Activity:
Copy everything from the start of the items down through the line containing "ryzyko podczas CABG.", but change "Level 1" to "Level 2" and leave all else unchanged.

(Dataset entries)
[Start of section]

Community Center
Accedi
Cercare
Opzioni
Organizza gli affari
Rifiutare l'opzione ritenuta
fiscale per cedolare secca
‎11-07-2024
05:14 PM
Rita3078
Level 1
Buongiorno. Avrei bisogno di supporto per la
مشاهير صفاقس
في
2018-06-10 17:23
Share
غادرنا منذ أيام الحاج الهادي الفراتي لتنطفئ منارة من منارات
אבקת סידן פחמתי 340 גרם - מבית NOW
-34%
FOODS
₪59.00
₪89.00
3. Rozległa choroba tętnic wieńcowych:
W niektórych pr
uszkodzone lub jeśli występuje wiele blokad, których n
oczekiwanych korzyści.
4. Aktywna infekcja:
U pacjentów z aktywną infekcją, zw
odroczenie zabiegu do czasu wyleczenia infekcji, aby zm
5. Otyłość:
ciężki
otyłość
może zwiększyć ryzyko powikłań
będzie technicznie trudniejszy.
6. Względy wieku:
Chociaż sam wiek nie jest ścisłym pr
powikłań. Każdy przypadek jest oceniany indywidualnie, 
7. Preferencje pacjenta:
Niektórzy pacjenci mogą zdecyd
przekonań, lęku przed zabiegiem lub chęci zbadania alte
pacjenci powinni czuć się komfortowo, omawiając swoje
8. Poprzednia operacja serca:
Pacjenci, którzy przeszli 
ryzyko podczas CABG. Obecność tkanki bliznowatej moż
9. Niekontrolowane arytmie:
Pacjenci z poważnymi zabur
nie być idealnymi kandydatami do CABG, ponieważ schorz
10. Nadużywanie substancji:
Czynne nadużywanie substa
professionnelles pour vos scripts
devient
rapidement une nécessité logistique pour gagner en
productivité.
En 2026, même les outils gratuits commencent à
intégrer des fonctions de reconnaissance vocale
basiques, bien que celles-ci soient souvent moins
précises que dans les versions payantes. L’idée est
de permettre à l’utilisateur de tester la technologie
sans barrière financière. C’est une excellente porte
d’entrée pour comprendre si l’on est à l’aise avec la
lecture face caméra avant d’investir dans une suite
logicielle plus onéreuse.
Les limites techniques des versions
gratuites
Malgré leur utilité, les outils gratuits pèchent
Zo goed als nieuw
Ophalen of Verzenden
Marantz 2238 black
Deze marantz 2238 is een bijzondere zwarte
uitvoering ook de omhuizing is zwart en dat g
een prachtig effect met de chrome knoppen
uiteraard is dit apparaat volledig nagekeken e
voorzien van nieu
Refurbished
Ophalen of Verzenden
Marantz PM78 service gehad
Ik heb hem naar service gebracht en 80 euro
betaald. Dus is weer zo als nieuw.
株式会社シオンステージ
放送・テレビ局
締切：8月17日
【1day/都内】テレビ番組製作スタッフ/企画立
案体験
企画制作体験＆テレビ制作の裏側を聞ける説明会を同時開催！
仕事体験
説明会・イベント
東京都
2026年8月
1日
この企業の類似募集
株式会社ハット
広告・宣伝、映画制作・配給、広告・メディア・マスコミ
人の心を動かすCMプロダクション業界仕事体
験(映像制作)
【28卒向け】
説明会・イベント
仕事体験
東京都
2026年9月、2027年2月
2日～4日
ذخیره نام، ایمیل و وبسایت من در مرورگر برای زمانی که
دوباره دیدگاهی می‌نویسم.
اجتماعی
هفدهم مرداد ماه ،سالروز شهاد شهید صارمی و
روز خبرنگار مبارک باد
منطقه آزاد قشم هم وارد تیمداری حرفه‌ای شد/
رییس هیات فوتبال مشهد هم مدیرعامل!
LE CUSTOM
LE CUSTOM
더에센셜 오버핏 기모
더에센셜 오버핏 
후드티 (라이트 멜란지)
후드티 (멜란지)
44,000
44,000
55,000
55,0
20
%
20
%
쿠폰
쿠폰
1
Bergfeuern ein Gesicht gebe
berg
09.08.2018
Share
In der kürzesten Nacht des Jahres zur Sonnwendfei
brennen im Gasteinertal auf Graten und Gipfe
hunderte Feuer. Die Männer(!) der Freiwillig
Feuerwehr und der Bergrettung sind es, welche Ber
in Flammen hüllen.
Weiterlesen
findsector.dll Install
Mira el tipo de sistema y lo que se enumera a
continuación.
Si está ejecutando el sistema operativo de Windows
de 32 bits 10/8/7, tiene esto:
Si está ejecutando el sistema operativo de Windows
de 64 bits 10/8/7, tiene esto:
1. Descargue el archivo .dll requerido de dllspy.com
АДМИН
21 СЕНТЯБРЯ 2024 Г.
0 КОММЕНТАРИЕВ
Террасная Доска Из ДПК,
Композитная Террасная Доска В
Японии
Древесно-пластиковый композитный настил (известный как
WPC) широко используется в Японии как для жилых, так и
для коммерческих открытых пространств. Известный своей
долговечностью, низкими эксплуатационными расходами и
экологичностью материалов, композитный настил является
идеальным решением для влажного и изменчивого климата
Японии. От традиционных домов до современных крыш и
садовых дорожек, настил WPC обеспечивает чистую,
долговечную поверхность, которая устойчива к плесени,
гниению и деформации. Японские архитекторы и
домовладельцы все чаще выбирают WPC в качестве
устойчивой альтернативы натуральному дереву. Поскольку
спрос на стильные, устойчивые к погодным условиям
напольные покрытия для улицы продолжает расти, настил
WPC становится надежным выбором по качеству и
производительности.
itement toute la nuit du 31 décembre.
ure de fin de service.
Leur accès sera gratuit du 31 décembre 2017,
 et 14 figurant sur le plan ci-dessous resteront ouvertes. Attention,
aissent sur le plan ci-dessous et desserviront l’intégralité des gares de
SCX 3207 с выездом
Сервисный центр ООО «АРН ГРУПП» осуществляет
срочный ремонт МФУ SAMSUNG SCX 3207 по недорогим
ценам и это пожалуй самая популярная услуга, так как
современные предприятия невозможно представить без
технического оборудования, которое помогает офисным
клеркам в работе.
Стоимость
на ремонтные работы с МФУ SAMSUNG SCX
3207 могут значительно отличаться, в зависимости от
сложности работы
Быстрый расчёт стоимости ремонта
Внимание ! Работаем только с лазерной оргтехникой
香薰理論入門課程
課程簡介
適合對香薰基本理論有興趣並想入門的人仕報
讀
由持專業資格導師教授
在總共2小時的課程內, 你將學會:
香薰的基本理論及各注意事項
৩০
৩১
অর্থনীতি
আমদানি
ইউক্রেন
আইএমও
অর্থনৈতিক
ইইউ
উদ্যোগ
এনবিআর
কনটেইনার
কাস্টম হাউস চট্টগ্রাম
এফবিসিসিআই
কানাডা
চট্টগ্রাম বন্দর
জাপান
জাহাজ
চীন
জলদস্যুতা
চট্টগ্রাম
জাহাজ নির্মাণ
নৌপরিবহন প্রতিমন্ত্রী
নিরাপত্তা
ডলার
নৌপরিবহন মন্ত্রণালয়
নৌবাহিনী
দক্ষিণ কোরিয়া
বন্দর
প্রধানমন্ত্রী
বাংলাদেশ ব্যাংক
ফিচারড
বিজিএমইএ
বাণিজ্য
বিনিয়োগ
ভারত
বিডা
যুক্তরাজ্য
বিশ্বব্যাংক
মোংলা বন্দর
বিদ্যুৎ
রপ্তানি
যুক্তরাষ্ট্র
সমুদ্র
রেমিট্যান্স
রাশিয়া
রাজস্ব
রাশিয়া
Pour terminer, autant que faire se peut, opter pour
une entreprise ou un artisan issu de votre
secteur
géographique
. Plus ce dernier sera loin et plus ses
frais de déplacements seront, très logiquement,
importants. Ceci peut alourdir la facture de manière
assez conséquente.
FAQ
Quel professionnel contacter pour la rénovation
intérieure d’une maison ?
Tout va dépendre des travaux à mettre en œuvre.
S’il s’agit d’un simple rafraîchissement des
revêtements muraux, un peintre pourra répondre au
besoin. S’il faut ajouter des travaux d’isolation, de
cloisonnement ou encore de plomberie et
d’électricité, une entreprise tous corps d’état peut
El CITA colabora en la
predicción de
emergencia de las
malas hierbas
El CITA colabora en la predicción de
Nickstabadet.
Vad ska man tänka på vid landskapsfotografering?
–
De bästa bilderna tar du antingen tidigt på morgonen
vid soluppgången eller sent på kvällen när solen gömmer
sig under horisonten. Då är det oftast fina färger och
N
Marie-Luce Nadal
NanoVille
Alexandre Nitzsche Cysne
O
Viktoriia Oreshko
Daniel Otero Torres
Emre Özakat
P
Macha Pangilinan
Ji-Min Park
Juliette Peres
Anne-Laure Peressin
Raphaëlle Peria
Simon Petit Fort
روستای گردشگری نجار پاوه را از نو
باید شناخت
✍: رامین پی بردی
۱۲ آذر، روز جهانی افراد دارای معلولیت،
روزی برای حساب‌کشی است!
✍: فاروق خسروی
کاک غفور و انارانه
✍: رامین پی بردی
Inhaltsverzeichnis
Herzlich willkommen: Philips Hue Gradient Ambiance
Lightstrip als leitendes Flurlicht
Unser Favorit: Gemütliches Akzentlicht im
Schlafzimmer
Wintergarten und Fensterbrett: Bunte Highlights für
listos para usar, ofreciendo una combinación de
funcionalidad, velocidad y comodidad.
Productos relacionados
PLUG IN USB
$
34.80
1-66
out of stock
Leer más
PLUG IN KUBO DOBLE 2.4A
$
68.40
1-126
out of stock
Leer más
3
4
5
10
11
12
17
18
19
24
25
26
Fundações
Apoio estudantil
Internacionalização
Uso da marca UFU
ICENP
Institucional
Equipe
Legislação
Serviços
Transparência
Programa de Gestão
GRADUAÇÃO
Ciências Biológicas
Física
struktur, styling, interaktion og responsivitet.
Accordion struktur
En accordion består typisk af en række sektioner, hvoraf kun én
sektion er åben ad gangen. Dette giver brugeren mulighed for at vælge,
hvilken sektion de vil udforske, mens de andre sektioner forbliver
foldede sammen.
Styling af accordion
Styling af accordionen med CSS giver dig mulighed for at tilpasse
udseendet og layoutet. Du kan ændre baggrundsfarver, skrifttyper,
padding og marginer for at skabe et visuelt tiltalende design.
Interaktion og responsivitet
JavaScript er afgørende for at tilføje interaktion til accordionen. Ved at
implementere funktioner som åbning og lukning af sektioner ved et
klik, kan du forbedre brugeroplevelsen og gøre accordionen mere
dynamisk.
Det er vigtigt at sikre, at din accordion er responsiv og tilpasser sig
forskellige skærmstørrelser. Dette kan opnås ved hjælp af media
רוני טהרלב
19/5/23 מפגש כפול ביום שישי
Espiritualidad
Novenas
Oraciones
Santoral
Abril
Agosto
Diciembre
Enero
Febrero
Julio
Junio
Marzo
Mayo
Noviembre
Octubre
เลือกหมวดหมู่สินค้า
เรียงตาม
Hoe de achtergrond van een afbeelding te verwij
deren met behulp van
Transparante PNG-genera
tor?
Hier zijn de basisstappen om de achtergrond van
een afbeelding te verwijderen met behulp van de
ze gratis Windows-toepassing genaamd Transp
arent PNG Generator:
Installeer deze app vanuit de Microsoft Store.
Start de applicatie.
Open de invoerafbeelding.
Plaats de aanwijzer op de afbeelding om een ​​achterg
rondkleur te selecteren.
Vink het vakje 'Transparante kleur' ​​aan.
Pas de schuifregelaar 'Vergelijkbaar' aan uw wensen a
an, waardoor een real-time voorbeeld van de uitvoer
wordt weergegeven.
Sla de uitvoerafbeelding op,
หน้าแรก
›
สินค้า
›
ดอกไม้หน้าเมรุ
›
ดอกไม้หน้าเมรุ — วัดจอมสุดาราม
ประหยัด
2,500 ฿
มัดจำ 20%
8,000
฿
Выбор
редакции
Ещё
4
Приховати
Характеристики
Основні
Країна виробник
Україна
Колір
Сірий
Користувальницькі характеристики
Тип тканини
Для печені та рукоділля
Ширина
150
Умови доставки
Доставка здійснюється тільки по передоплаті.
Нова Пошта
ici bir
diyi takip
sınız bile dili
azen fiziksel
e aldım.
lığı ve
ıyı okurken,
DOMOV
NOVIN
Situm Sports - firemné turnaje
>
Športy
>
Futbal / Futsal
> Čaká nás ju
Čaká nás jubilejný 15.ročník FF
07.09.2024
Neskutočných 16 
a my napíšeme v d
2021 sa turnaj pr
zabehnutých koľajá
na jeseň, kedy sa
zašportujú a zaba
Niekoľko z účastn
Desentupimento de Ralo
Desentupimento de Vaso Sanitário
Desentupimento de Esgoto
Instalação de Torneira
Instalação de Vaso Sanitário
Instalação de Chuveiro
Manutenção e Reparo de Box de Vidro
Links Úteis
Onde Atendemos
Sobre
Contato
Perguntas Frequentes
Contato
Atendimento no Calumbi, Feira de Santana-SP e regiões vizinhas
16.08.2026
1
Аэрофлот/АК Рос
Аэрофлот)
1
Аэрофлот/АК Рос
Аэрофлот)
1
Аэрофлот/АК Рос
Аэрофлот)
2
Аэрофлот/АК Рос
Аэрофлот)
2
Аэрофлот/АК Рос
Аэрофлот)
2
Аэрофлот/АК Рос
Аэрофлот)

[End of section]

Your solution:
Community Center
Accedi
Cercare
Opzioni
Organizza gli affari
Rifiutare l'opzione ritenuta
fiscale per cedolare secca
‎11-07-2024
05:14 PM
Rita3078
Level 2
Buongiorno. Avrei bisogno di supporto per la
مشاهير صفاقس
في
2018-06-10 17:23
Share
غادرنا منذ أيام الحاج الهادي الفراتي لتنطفئ منارة من منارات
אבקת סידן פחמתי 340 גרם - מבית NOW
-34%
FOODS
₪59.00
₪89.00
3. Rozległa choroba tętnic wieńcowych:
W niektórych pr
uszkodzone lub jeśli występuje wiele blokad, których n
oczekiwanych korzyści.
4. Aktywna infekcja:
U pacjentów z aktywną infekcją, zw
odroczenie zabiegu do czasu wyleczenia infekcji, aby zm
5. Otyłość:
ciężki
otyłość
może zwiększyć ryzyko powikłań
będzie technicznie trudniejszy.
6. Względy wieku:
Chociaż sam wiek nie jest ścisłym pr
powikłań. Każdy przypadek jest oceniany indywidualnie, 
7. Preferencje pacjenta:
Niektórzy pacjenci mogą zdecyd
przekonań, lęku przed zabiegiem lub chęci zbadania alte
pacjenci powinni czuć się komfortowo, omawiając swoje
8. Poprzednia operacja serca:
Pacjenci, którzy przeszli 
ryzyko podczas CABG. Obecność tkanki bliznowatej moż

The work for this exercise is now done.